Abel Ferreira com Luiz Felipe Scolari, que o convocou para a seleção nacional pela primeira vez Foto: Palmeiras

Na época de 2014/2015 é convidado para treinar a equipa B do SC Braga e, substituindo Jorge Simão na equipa principal em 2016/2017, faria história no conjunto minhoto: em 2017/2018, o seu Braga atingiu o recorde de pontos no campeonato (75), recorde de golos (101) e de vitórias (33). Abel tornou-se, também, no treinador com maior percentagem de vitórias do clube – uns impressionantes 64%.

Em 2019/20, passou a comandar o campeão da Grécia PAOK, naquela que seria a sua primeira experiência no estrangeiro. O clube contratou-o pagando a cláusula de 2,5 milhões de euros e Abel tornou-se o quinto treinador português mais caro da história.

Apesar do sucesso, a fama não lhe subiu à cabeça, conta ao JPN Rui Quinta, que o orientou nas camadas jovens do Penafiel. “Ele continua exatamente a mesma pessoa, a cultivar o seu grupo de amigos, e tem uma particularidade que eu adoro, que é a sua competitividade. A forma como ele encara cada oportunidade da vida para vencer.”

Competitivo até no padel

Abel orientou os gregos durante duas épocas, mas não conseguiu ganhar nenhuma competição.

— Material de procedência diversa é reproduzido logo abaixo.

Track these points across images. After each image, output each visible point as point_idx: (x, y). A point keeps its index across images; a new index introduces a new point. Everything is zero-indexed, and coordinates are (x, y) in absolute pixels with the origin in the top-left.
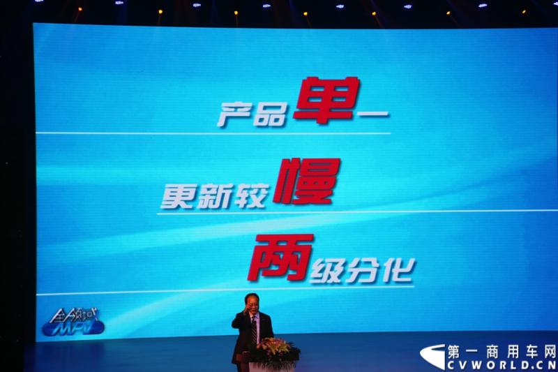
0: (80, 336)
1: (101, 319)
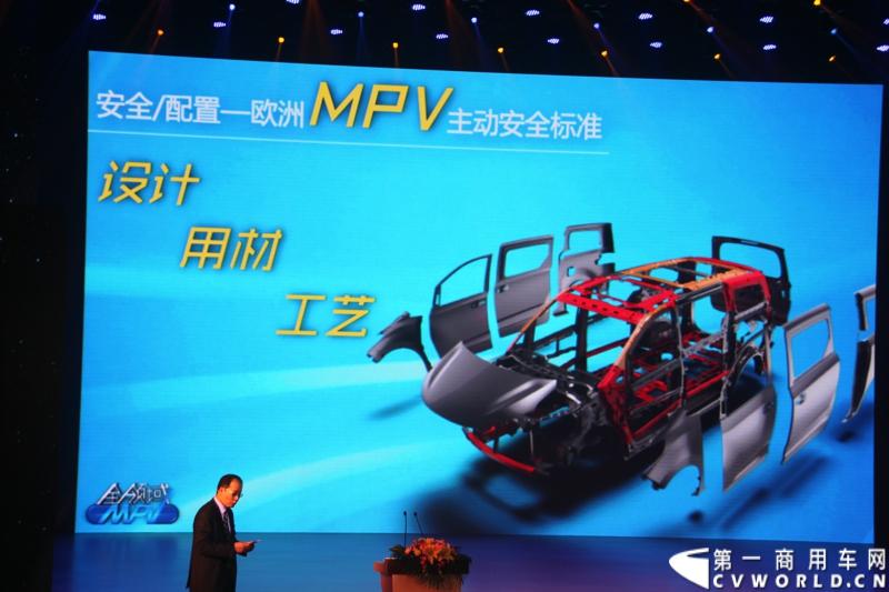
0: (142, 526)
1: (175, 501)
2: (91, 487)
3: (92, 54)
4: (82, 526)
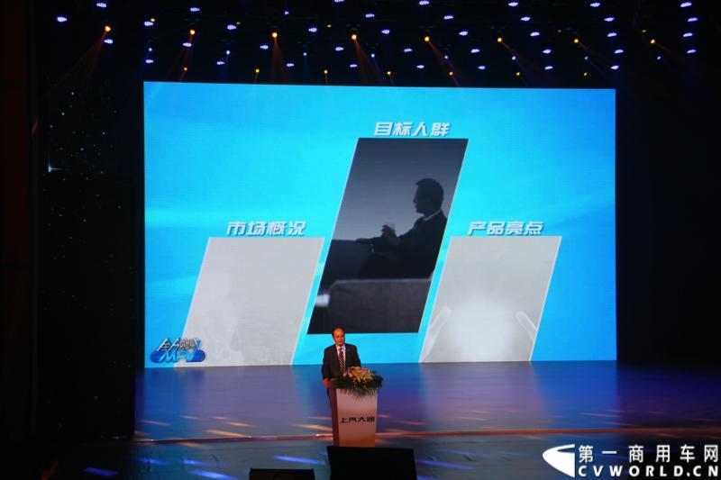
1: (203, 348)
2: (152, 342)
3: (146, 83)
4: (149, 364)
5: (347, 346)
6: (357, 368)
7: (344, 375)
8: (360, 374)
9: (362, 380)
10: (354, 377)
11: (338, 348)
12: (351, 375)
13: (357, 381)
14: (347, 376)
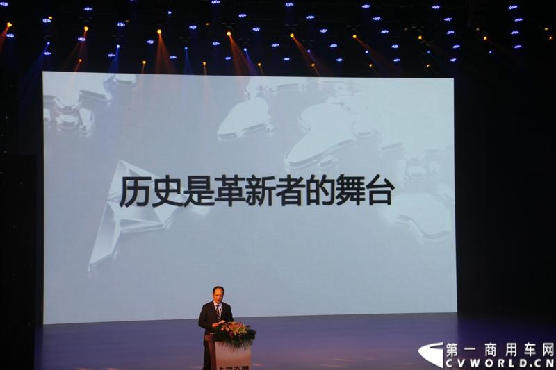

Competitividade. Um dos traços que Abel nunca perdeu, mesmo fora do futebol. Entre risos, Rui Quinta partilhou com o JPN um episódio recente que o comprova. “Ele esteve cá na altura do Natal, veio passar o Natal com a família, e juntamo-nos um dia para jogar padel. Foi uma jornada extraordinária em que nós passámos uma manhã ali a esgrimir argumentos de um lado e do outro, e a natureza dele, altamente competitiva, sobressaiu e isso foi uma risota depois, no fim. Quando terminamos, falamos disso, que é uma das características de quem normalmente tem sucesso na vida. E era a primeira vez dele a jogar. Apesar de ter umas bases de ténis, adaptou-se rapidamente às regras do padel e foi uma manhã supercompetitiva”.

O treinador, que o identifica como sendo “um homem do Norte e do Mundo” disse ainda que o seu sucesso como técnico está vigorosamente aliado ao seu caráter: “É um homem com princípios, é um homem com paixão enorme pela vida, pela profissão, pela família. É um homem que tem pautado a sua forma de estar, com uma independência e uma isenção que são de louvar, aliado a isso a sua competência como treinador, que lhe tem dado uma visibilidade muito grande e uma notoriedade também muito grande e que faz jus áquilo que ele, fundamentalmente, é como pessoa”.

Do PAOK, Abel salta para o clube brasileiro Palmeiras em 2020 onde, apesar de ainda não ter conquistado o Brasileirão (campeonato brasileiro), já venceu a Copa do Brasil e a Libertadores duas vezes seguidas, um dos maiores feitos de qualquer treinador português – foi a primeira vez que o Palmeiras fez a ‘dobradinha’ e a primeira vez que venceu a Libertadores neste século (não vencia desde Scolari em 1999, a primeira vez que venceu a Copa).

Foi, também, o único português a vencer a Copa Libertadores mais do que uma vez. Um percurso que, para Miguel Leal, “tem sido excelente, mais não seria de esperar. Só estar presente nas finais já é um sinal de excelência”. Na opinião de Rui Quinta, “ele conseguiu dar o seu cunho pessoal, conseguiu pegar naquele grupo de jogadores e fê-los acreditar fundamentalmente na sua ideia de jogar e teve, neste caso, um sucesso fantástico com a dupla conquista da Copa Libertadores.”

A par de José Mourinho e Manuel José, Abel foi o único treinador a vencer provas intercontinentais mais do que uma vez. Agora, fez novamente história com o Palmeiras, tornando-se o primeiro português a chegar à final do Mundial de Clubes, perdida para o Chelsea FC por 2-1. Para Rui Quinta, o feito “é um indicador da qualidade do trabalho que ele está a desenvolver”.

Abel na derrota frente ao Chelsea FC (2-1) na final do Mundial de Clubes Foto: Palmeiras

Eleito melhor treinador do ano no Brasil pelo Globo/Extra em 2020 e 2021 e treinador sul-americano do ano em 2021 pelo “El País”, o técnico de 43 anos nunca teve menos do que 60% de vitórias em todas as equipas que orientou, tendo já vencido mais em sete anos como treinador do que em catorze como jogador – um legado em construção.